We select a definition that is appropriate for physical modeling based on the following
criteria: the VO operator must be able to return all intermediate values between 0
and 1 that correspond to the argument of the order of differentiation in addition to
the integer order derivatives, and the derivative of a true constant function should be
0. Then we apply the chosen operator to 3 different problems: a stationary analysis
of viscoelastic oscillators, the formulation of a Lagrangian equation of motion for a
sedimenting particle in a viscous fluid, and the development of a constitutive equation
for viscoelastic materials.
In the first problem we obtain an analytical solution for the order of the operator
and connect the meaning of functional order to the dynamic properties of a viscoelastic
oscillator.
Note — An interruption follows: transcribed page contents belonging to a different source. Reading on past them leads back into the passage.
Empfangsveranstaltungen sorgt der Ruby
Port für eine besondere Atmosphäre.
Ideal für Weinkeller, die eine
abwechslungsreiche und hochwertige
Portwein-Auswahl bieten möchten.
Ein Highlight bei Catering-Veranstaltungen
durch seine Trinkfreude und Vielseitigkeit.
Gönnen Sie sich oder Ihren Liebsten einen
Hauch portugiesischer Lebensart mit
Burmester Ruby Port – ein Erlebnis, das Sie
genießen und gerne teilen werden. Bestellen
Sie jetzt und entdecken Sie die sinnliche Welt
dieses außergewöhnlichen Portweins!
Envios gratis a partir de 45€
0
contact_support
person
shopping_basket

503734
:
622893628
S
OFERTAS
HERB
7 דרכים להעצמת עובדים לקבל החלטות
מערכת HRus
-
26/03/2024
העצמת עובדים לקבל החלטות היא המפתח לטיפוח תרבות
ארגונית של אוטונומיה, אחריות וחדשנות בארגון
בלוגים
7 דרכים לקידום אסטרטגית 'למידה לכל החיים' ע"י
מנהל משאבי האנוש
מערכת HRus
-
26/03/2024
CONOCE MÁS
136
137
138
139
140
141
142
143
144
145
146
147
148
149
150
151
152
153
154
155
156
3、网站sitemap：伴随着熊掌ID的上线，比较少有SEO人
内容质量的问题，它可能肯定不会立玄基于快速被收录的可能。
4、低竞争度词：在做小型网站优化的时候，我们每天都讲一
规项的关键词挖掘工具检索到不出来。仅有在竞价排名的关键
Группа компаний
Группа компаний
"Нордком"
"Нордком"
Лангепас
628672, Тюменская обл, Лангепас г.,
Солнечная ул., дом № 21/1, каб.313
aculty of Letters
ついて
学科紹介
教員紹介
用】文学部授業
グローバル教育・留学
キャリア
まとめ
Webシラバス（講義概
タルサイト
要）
We replace the multi-term differential equation for the viscoelastic
oscillator with a single-term VO equation. We determine that the order of differentiation
for a single operator describing all dynamic elements in the stationary equation
of motion (mass, damping and spring) is equal to the normalized phase shift. The normalization
constant is found by taking the difference between the order of the inertial
term (2) and the order of the spring term (0) and dividing this difference by the angular
phase shift between acceleration and position in radians (π), so that the normalization
constant is simply 2/π.
For the second problem we focus on the transient equation of motion for a
spherical particle sedimenting in a quiescent viscous liquid. In particular, we examine
the various force terms in the equation of motion and propose a new form for the
history drag acting on the particle at finite Reynolds numbers. This new form equates
the history drag to the VO derivative of the velocity of the particle. Using numerical
results from a finite element simulation of the particle we solve for order of the derivative
q and evaluate how the order changes over time. Based on these results we propose a
simple form for q and obtain a correlation for the history drag acting on the particle that
is in good agreement with the numerical data for terminal Reynolds numbers ranging
from 2.5 to 20.
In the final problem we present a simple constitutive equation for linear viscoelastic
materials strained at constant strain rates. We propose a relationship in which
the stress is related to the q(t) derivative of strain, where q(t) in this case is a function
of normalized time. This order function is postulated to be proportional to the rate
of change of disorder within the material. From a statistical mechanics based theory,
we find that q(t) is proportional to tInt. Using experimental data for an epoxy resin
and carbon/epoxy composite undergoing compression, we determine the final form for
the constitutive equation that models the linear viscoelastic deformation in time. The
resulting dimensionless constitutive equation agrees well all the normalized data.